§ Your goal:
How many of the lines below hold "class"? Only the number, please.

§ Task inputs:
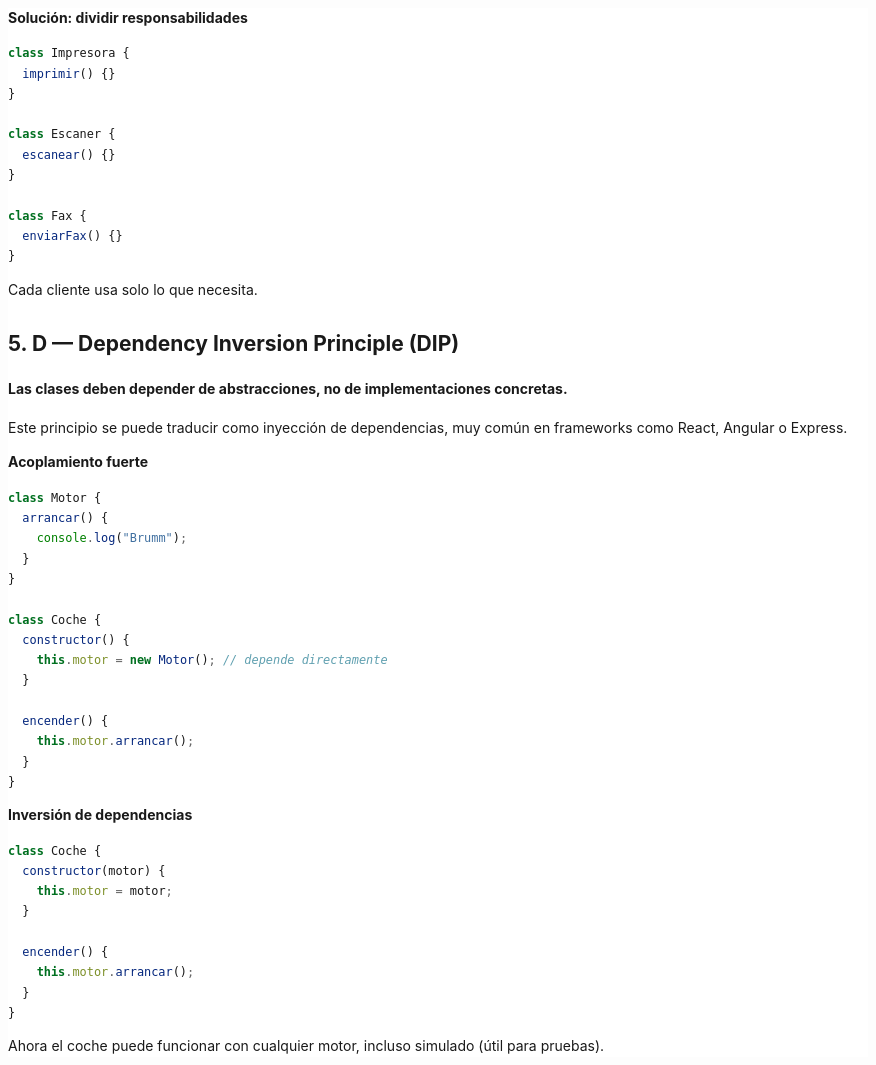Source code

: **Solución: dividir responsabilidades**
```js
class Impresora {
  imprimir() {}
}

class Escaner {
  escanear() {}
}

class Fax {
  enviarFax() {}
}
```
Cada cliente usa solo lo que necesita.



## 5. D — Dependency Inversion Principle (DIP)

#### Las clases deben depender de abstracciones, no de implementaciones concretas.
Este principio se puede traducir como inyección de dependencias, muy común en frameworks como React, Angular o Express.

**Acoplamiento fuerte**
```js
class Motor {
  arrancar() {
    console.log("Brumm");
  }
}

class Coche {
  constructor() {
    this.motor = new Motor(); // depende directamente
  }

  encender() {
    this.motor.arrancar();
  }
}
```

**Inversión de dependencias**
```js
class Coche {
  constructor(motor) {
    this.motor = motor;
  }

  encender() {
    this.motor.arrancar();
  }
}
```
Ahora el coche puede funcionar con cualquier motor, incluso simulado (útil para pruebas).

§ Task response:
6